**ABOUT THIS TASK:**
Of the entries below, return exactly those lines that fall between the one containing "an interested stockholder;" and the one containing "some instances; or", the two end lines included.

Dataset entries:
-- Opening Marker --

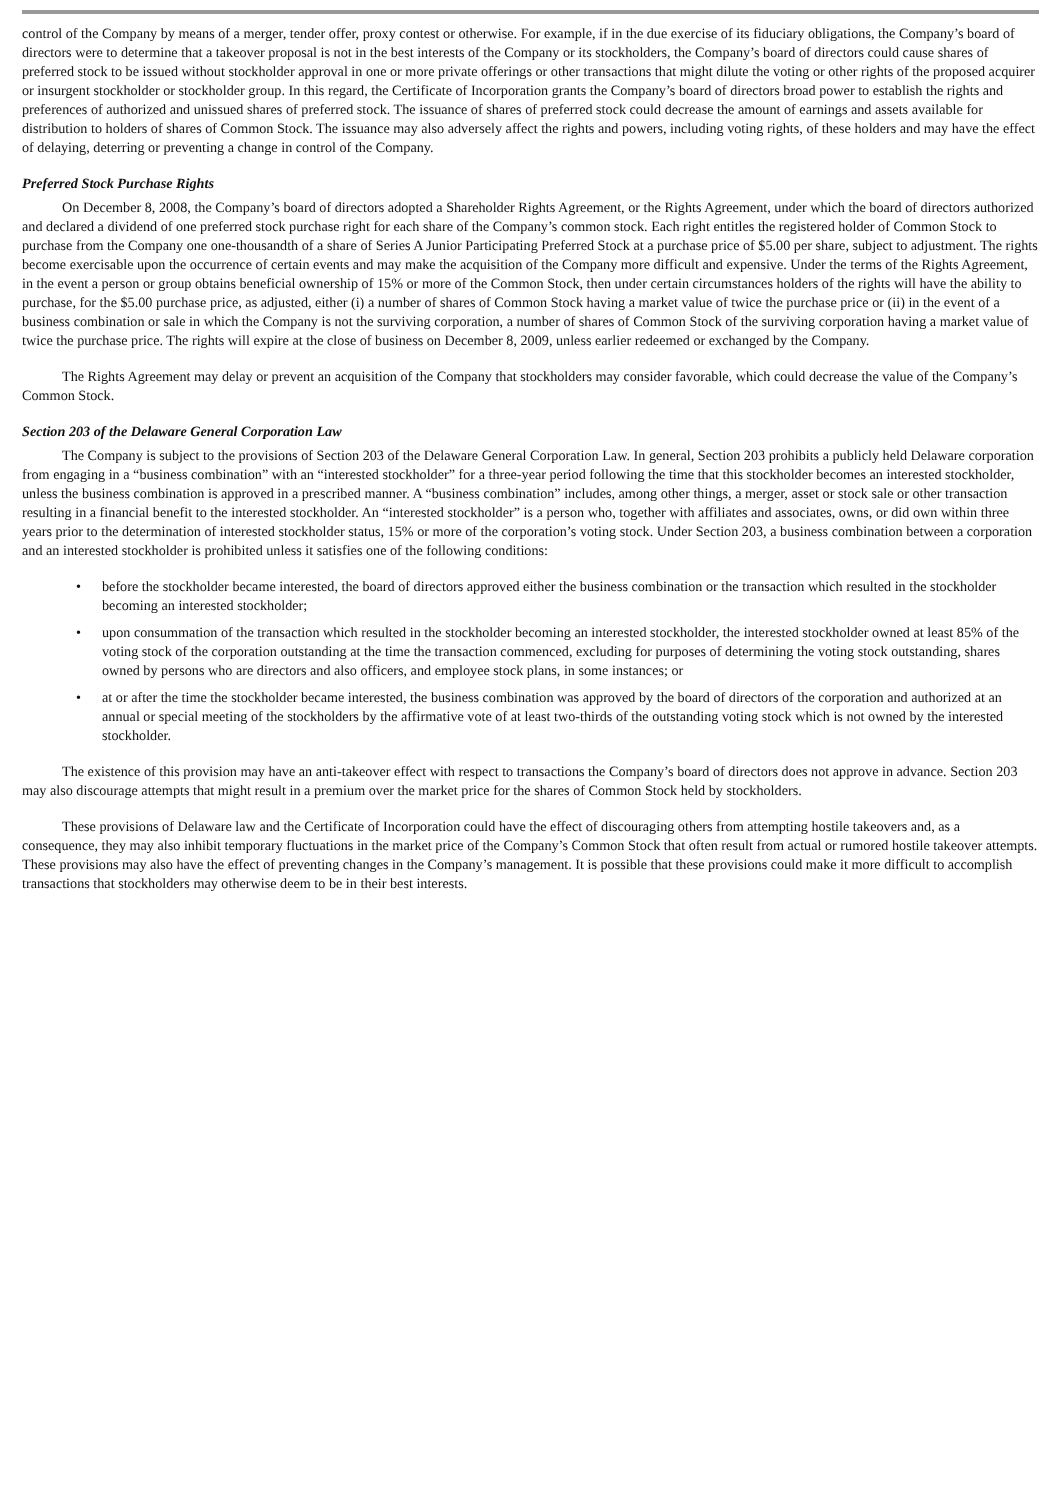control of the Company by means of a merger, tender offer, proxy contest or otherwise. For example, if in the due exercise of its fiduciary obligations, the Company’s board of directors were to determine that a takeover proposal is not in the best interests of the Company or its stockholders, the Company’s board of directors could cause shares of preferred stock to be issued without stockholder approval in one or more private offerings or other transactions that might dilute the voting or other rights of the proposed acquirer or insurgent stockholder or stockholder group. In this regard, the Certificate of Incorporation grants the Company’s board of directors broad power to establish the rights and preferences of authorized and unissued shares of preferred stock. The issuance of shares of preferred stock could decrease the amount of earnings and assets available for distribution to holders of shares of Common Stock. The issuance may also adversely affect the rights and powers, including voting rights, of these holders and may have the effect of delaying, deterring or preventing a change in control of the Company.
Preferred Stock Purchase Rights
On December 8, 2008, the Company’s board of directors adopted a Shareholder Rights Agreement, or the Rights Agreement, under which the board of directors authorized and declared a dividend of one preferred stock purchase right for each share of the Company’s common stock. Each right entitles the registered holder of Common Stock to purchase from the Company one one-thousandth of a share of Series A Junior Participating Preferred Stock at a purchase price of $5.00 per share, subject to adjustment. The rights become exercisable upon the occurrence of certain events and may make the acquisition of the Company more difficult and expensive. Under the terms of the Rights Agreement, in the event a person or group obtains beneficial ownership of 15% or more of the Common Stock, then under certain circumstances holders of the rights will have the ability to purchase, for the $5.00 purchase price, as adjusted, either (i) a number of shares of Common Stock having a market value of twice the purchase price or (ii) in the event of a business combination or sale in which the Company is not the surviving corporation, a number of shares of Common Stock of the surviving corporation having a market value of twice the purchase price. The rights will expire at the close of business on December 8, 2009, unless earlier redeemed or exchanged by the Company.
The Rights Agreement may delay or prevent an acquisition of the Company that stockholders may consider favorable, which could decrease the value of the Company’s Common Stock.
Section 203 of the Delaware General Corporation Law
The Company is subject to the provisions of Section 203 of the Delaware General Corporation Law. In general, Section 203 prohibits a publicly held Delaware corporation from engaging in a “business combination” with an “interested stockholder” for a three-year period following the time that this stockholder becomes an interested stockholder, unless the business combination is approved in a prescribed manner. A “business combination” includes, among other things, a merger, asset or stock sale or other transaction resulting in a financial benefit to the interested stockholder. An “interested stockholder” is a person who, together with affiliates and associates, owns, or did own within three years prior to the determination of interested stockholder status, 15% or more of the corporation’s voting stock. Under Section 203, a business combination between a corporation and an interested stockholder is prohibited unless it satisfies one of the following conditions:
• before the stockholder became interested, the board of directors approved either the business combination or the transaction which resulted in the stockholder becoming an interested stockholder;
• upon consummation of the transaction which resulted in the stockholder becoming an interested stockholder, the interested stockholder owned at least 85% of the voting stock of the corporation outstanding at the time the transaction commenced, excluding for purposes of determining the voting stock outstanding, shares owned by persons who are directors and also officers, and employee stock plans, in some instances; or
• at or after the time the stockholder became interested, the business combination was approved by the board of directors of the corporation and authorized at an annual or special meeting of the stockholders by the affirmative vote of at least two-thirds of the outstanding voting stock which is not owned by the interested stockholder.
The existence of this provision may have an anti-takeover effect with respect to transactions the Company’s board of directors does not approve in advance. Section 203 may also discourage attempts that might result in a premium over the market price for the shares of Common Stock held by stockholders.
These provisions of Delaware law and the Certificate of Incorporation could have the effect of discouraging others from attempting hostile takeovers and, as a consequence, they may also inhibit temporary fluctuations in the market price of the Company’s Common Stock that often result from actual or rumored hostile takeover attempts. These provisions may also have the effect of preventing changes in the Company’s management. It is possible that these provisions could make it more difficult to accomplish transactions that stockholders may otherwise deem to be in their best interests.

-- Closing Marker --

**TASK OUTPUT:**
• before the stockholder became interested, the board of directors approved either the business combination or the transaction which resulted in the stockholder becoming an interested stockholder;
• upon consummation of the transaction which resulted in the stockholder becoming an interested stockholder, the interested stockholder owned at least 85% of the voting stock of the corporation outstanding at the time the transaction commenced, excluding for purposes of determining the voting stock outstanding, shares owned by persons who are directors and also officers, and employee stock plans, in some instances; or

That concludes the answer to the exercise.